The Mississippi Legislature should resist the siren song of the state’s economic development agency, which is seeking authority to set up a venture capital fund.
“What could go wrong?” asked Mississippi Today columnist Geoff Pender. “Well, if history is any guide — plenty. The last time the state tried this, millions of dollars were misspent and stolen, no new businesses got started, somebody went to prison, and the state spent years trying to untangle what went wrong.”
The money would come from the federal American Rescue Plan Act, which is sending $10 billion to states so they can set up small business credit programs.
Mississippi’s share is $52 million, and the Mississippi Development Authority wants to use it to set up a private nonprofit organization that would work with full-time venture capitalists to invest in private businesses.
As Pender pointed out, the state has been down this road before, with dismal results.
In 1994, at the urging of state economic developers, the Legislature borrowed $20 million to set up the Magnolia Venture Capital Corp.
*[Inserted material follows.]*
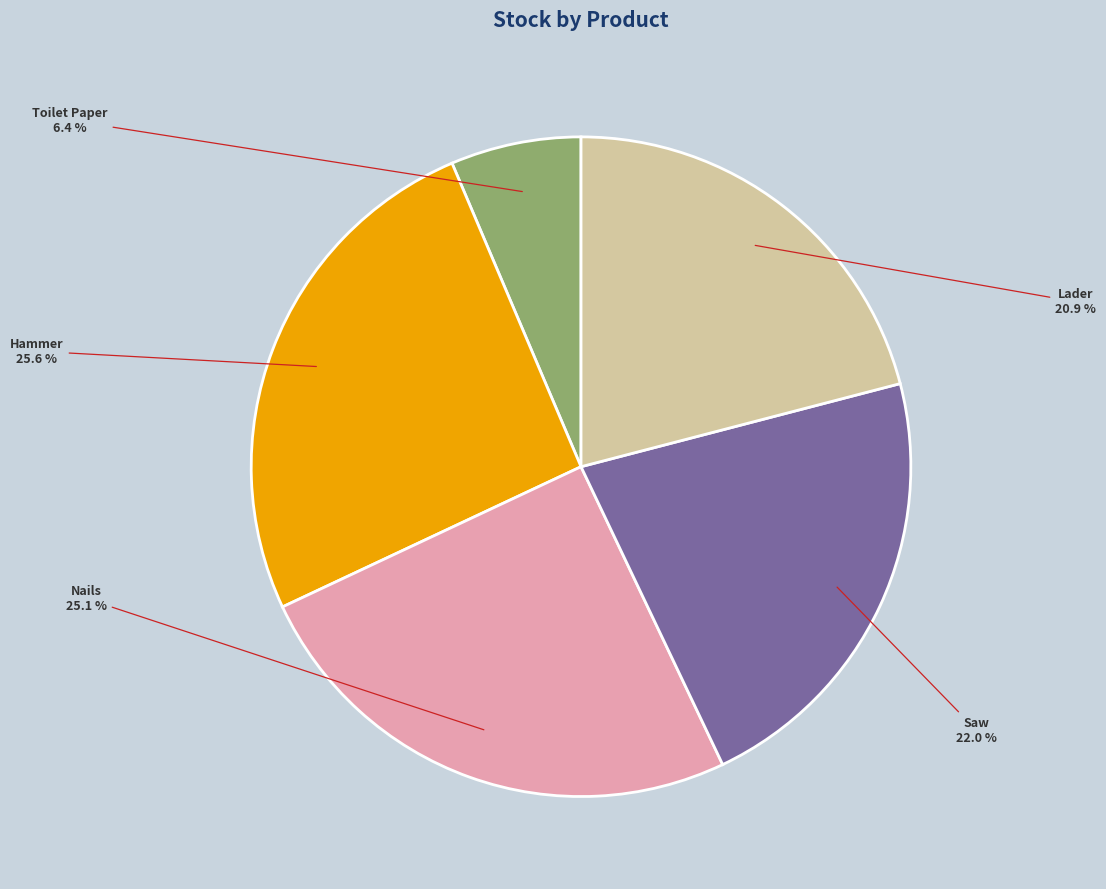

To the nearest percent, what is the difference between the Nails and Lader slice percentages?

4%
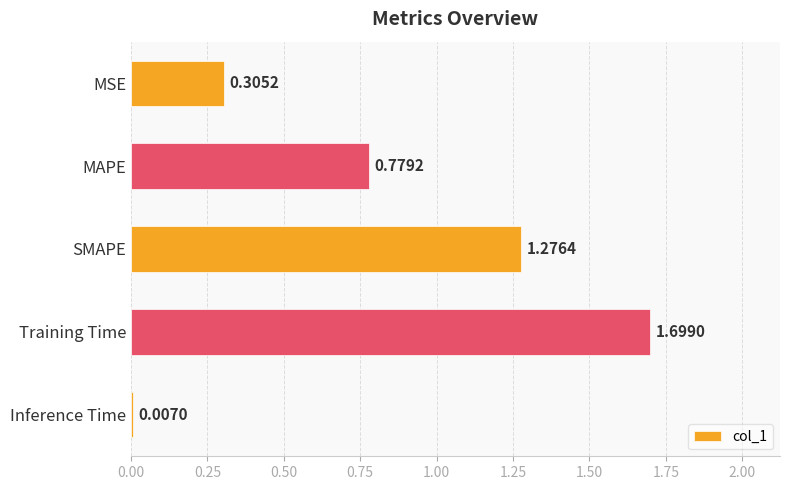

Rank the categories by value from lowest to highest.

Inference Time, MSE, MAPE, SMAPE, Training Time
The idea was the same as today’s: invest in small businesses with a chance of success and reap huge rewards as they grew.
That’s the same reason many individuals buy shares of publicly traded stock or mutual funds. But Magnolia Venture Capital involved taxpayer money, and the adventure turned out to be all risk with no reward.
Pender’s column said the nonprofit spent $4.5 million on questionable overhead expenses. Its CEO, later convicted of fraud and swindling, paid himself nearly $750,000, and companies he owned or was affiliated with got nearly $1.2 million of the fund’s money.
Just as bad, the fund did not help a single small business get started. It made only one investment, and the state had to repay the entire loan plus interest. The fund was a complete failure.
You know the old saying: Those who ignore the past are doomed to repeat it. It appears that some people in Jackson haven’t heard it yet.
This year, two bills on the new venture capital fund have advanced, one in the House, the other in the Senate. The MDA interim director said things are different today, and the federal money would be under much tighter scrutiny.
But the bigger question is, Why should taxpayer money be used for high-risk investments? High risk means exactly what it says — there is a high risk of the investor losing out.
The Legislature would be far more prudent to set up a nonprofit, professionally managed investment fund that put money into publicly traded companies. The return would be maybe 4% to 8% a year, which if left alone for a few years would grow nicely. And there would be almost no risk of losing everything.
This shoot-for-the-moon venture capital stuff is out of bounds, and thankfully a Senate committee took that language out of its bill. The MDA’s impulse to help Mississippi-based startups is understandable. But that’s not the state’s job. Leave that high-stakes poker game to the private investors.